THE TASK
Please output each entry exactly as it appears.

Stored items:
● ● ●

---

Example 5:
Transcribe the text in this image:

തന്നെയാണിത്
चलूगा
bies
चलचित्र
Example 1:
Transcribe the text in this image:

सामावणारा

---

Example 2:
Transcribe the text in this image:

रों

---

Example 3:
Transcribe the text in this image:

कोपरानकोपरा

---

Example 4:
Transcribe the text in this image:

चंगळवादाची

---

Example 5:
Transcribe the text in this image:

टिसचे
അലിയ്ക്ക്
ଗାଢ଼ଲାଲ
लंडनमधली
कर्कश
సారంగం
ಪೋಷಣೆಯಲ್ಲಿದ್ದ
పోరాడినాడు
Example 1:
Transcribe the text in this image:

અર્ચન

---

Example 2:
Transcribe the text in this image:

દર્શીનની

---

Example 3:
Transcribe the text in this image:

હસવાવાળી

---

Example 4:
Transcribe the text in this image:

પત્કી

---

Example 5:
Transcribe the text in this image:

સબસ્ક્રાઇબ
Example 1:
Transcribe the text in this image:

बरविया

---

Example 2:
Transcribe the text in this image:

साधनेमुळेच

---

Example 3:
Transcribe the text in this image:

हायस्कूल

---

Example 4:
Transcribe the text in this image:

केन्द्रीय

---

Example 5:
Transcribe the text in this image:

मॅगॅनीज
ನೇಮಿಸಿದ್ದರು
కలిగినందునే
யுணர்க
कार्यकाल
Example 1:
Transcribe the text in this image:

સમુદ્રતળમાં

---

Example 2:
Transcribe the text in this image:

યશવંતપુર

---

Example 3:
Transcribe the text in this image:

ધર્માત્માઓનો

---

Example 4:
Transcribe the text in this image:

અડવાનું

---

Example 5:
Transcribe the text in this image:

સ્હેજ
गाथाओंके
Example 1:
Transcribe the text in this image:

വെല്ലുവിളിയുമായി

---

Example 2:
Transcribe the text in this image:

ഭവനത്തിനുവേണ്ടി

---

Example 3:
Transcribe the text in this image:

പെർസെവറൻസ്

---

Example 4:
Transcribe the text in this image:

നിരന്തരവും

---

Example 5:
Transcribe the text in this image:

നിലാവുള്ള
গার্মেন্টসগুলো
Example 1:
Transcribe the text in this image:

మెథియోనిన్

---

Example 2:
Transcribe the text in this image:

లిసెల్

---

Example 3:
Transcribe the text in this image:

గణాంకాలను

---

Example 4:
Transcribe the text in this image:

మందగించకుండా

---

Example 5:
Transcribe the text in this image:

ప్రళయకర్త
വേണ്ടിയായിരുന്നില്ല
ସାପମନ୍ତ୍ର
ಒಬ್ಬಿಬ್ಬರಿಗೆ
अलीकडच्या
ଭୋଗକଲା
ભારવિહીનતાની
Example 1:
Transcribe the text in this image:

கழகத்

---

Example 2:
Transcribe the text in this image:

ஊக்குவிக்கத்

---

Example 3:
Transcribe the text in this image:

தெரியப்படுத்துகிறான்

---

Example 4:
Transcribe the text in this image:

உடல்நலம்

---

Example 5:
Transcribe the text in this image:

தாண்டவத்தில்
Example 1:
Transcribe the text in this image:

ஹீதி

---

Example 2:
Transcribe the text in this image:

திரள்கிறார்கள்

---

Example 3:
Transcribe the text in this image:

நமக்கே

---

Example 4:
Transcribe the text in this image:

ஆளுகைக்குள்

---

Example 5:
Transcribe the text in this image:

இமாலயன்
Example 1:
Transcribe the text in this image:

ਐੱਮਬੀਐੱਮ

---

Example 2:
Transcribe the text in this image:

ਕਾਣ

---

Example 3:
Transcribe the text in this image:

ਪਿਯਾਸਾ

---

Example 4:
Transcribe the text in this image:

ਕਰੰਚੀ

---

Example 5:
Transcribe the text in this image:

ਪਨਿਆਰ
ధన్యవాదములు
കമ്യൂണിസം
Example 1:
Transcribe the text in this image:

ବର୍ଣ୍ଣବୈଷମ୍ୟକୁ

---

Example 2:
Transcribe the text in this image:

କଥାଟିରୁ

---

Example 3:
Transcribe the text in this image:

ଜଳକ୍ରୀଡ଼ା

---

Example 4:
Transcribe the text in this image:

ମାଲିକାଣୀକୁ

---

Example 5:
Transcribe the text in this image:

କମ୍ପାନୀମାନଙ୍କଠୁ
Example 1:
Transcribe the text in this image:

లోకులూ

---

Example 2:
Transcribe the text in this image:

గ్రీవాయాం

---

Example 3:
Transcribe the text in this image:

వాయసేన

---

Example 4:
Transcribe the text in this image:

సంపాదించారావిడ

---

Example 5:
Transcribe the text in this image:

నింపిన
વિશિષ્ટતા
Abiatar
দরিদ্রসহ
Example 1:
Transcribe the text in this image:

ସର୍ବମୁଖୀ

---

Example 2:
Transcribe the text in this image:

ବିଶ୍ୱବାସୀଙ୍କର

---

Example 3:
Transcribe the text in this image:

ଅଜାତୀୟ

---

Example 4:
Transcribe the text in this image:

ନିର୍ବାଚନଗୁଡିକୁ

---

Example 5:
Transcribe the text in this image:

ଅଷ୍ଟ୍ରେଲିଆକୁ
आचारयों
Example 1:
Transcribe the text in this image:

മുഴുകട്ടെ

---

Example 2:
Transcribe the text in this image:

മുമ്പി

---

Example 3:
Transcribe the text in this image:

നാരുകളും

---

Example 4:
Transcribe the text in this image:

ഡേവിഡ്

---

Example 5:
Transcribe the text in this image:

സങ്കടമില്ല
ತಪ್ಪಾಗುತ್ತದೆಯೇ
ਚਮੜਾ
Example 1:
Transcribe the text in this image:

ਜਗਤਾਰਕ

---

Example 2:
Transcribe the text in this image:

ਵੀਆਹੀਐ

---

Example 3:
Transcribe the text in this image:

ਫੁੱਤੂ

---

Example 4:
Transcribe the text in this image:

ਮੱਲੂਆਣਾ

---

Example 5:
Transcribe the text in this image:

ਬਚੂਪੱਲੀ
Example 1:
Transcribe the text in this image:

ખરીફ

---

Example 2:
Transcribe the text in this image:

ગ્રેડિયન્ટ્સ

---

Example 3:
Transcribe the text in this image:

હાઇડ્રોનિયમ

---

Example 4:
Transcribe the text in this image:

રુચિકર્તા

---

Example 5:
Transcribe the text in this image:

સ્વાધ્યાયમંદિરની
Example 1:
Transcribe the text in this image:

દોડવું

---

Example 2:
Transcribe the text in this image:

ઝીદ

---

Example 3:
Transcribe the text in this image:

● ● ●

EXERCISE RESPONSE
---

Example 5:
Transcribe the text in this image:

തന്നെയാണിത്
चलूगा
bies
चलचित्र
Example 1:
Transcribe the text in this image:

सामावणारा

---

Example 2:
Transcribe the text in this image:

रों

---

Example 3:
Transcribe the text in this image:

कोपरानकोपरा

---

Example 4:
Transcribe the text in this image:

चंगळवादाची

---

Example 5:
Transcribe the text in this image:

टिसचे
അലിയ്ക്ക്
ଗାଢ଼ଲାଲ
लंडनमधली
कर्कश
సారంగం
ಪೋಷಣೆಯಲ್ಲಿದ್ದ
పోరాడినాడు
Example 1:
Transcribe the text in this image:

અર્ચન

---

Example 2:
Transcribe the text in this image:

દર્શીનની

---

Example 3:
Transcribe the text in this image:

હસવાવાળી

---

Example 4:
Transcribe the text in this image:

પત્કી

---

Example 5:
Transcribe the text in this image:

સબસ્ક્રાઇબ
Example 1:
Transcribe the text in this image:

बरविया

---

Example 2:
Transcribe the text in this image:

साधनेमुळेच

---

Example 3:
Transcribe the text in this image:

हायस्कूल

---

Example 4:
Transcribe the text in this image:

केन्द्रीय

---

Example 5:
Transcribe the text in this image:

मॅगॅनीज
ನೇಮಿಸಿದ್ದರು
కలిగినందునే
யுணர்க
कार्यकाल
Example 1:
Transcribe the text in this image:

સમુદ્રતળમાં

---

Example 2:
Transcribe the text in this image:

યશવંતપુર

---

Example 3:
Transcribe the text in this image:

ધર્માત્માઓનો

---

Example 4:
Transcribe the text in this image:

અડવાનું

---

Example 5:
Transcribe the text in this image:

સ્હેજ
गाथाओंके
Example 1:
Transcribe the text in this image:

വെല്ലുവിളിയുമായി

---

Example 2:
Transcribe the text in this image:

ഭവനത്തിനുവേണ്ടി

---

Example 3:
Transcribe the text in this image:

പെർസെവറൻസ്

---

Example 4:
Transcribe the text in this image:

നിരന്തരവും

---

Example 5:
Transcribe the text in this image:

നിലാവുള്ള
গার্মেন্টসগুলো
Example 1:
Transcribe the text in this image:

మెథియోనిన్

---

Example 2:
Transcribe the text in this image:

లిసెల్

---

Example 3:
Transcribe the text in this image:

గణాంకాలను

---

Example 4:
Transcribe the text in this image:

మందగించకుండా

---

Example 5:
Transcribe the text in this image:

ప్రళయకర్త
വേണ്ടിയായിരുന്നില്ല
ସାପମନ୍ତ୍ର
ಒಬ್ಬಿಬ್ಬರಿಗೆ
अलीकडच्या
ଭୋଗକଲା
ભારવિહીનતાની
Example 1:
Transcribe the text in this image:

கழகத்

---

Example 2:
Transcribe the text in this image:

ஊக்குவிக்கத்

---

Example 3:
Transcribe the text in this image:

தெரியப்படுத்துகிறான்

---

Example 4:
Transcribe the text in this image:

உடல்நலம்

---

Example 5:
Transcribe the text in this image:

தாண்டவத்தில்
Example 1:
Transcribe the text in this image:

ஹீதி

---

Example 2:
Transcribe the text in this image:

திரள்கிறார்கள்

---

Example 3:
Transcribe the text in this image:

நமக்கே

---

Example 4:
Transcribe the text in this image:

ஆளுகைக்குள்

---

Example 5:
Transcribe the text in this image:

இமாலயன்
Example 1:
Transcribe the text in this image:

ਐੱਮਬੀਐੱਮ

---

Example 2:
Transcribe the text in this image:

ਕਾਣ

---

Example 3:
Transcribe the text in this image:

ਪਿਯਾਸਾ

---

Example 4:
Transcribe the text in this image:

ਕਰੰਚੀ

---

Example 5:
Transcribe the text in this image:

ਪਨਿਆਰ
ధన్యవాదములు
കമ്യൂണിസം
Example 1:
Transcribe the text in this image:

ବର୍ଣ୍ଣବୈଷମ୍ୟକୁ

---

Example 2:
Transcribe the text in this image:

କଥାଟିରୁ

---

Example 3:
Transcribe the text in this image:

ଜଳକ୍ରୀଡ଼ା

---

Example 4:
Transcribe the text in this image:

ମାଲିକାଣୀକୁ

---

Example 5:
Transcribe the text in this image:

କମ୍ପାନୀମାନଙ୍କଠୁ
Example 1:
Transcribe the text in this image:

లోకులూ

---

Example 2:
Transcribe the text in this image:

గ్రీవాయాం

---

Example 3:
Transcribe the text in this image:

వాయసేన

---

Example 4:
Transcribe the text in this image:

సంపాదించారావిడ

---

Example 5:
Transcribe the text in this image:

నింపిన
વિશિષ્ટતા
Abiatar
দরিদ্রসহ
Example 1:
Transcribe the text in this image:

ସର୍ବମୁଖୀ

---

Example 2:
Transcribe the text in this image:

ବିଶ୍ୱବାସୀଙ୍କର

---

Example 3:
Transcribe the text in this image:

ଅଜାତୀୟ

---

Example 4:
Transcribe the text in this image:

ନିର୍ବାଚନଗୁଡିକୁ

---

Example 5:
Transcribe the text in this image:

ଅଷ୍ଟ୍ରେଲିଆକୁ
आचारयों
Example 1:
Transcribe the text in this image:

മുഴുകട്ടെ

---

Example 2:
Transcribe the text in this image:

മുമ്പി

---

Example 3:
Transcribe the text in this image:

നാരുകളും

---

Example 4:
Transcribe the text in this image:

ഡേവിഡ്

---

Example 5:
Transcribe the text in this image:

സങ്കടമില്ല
ತಪ್ಪಾಗುತ್ತದೆಯೇ
ਚਮੜਾ
Example 1:
Transcribe the text in this image:

ਜਗਤਾਰਕ

---

Example 2:
Transcribe the text in this image:

ਵੀਆਹੀਐ

---

Example 3:
Transcribe the text in this image:

ਫੁੱਤੂ

---

Example 4:
Transcribe the text in this image:

ਮੱਲੂਆਣਾ

---

Example 5:
Transcribe the text in this image:

ਬਚੂਪੱਲੀ
Example 1:
Transcribe the text in this image:

ખરીફ

---

Example 2:
Transcribe the text in this image:

ગ્રેડિયન્ટ્સ

---

Example 3:
Transcribe the text in this image:

હાઇડ્રોનિયમ

---

Example 4:
Transcribe the text in this image:

રુચિકર્તા

---

Example 5:
Transcribe the text in this image:

સ્વાધ્યાયમંદિરની
Example 1:
Transcribe the text in this image:

દોડવું

---

Example 2:
Transcribe the text in this image:

ઝીદ

---

Example 3:
Transcribe the text in this image:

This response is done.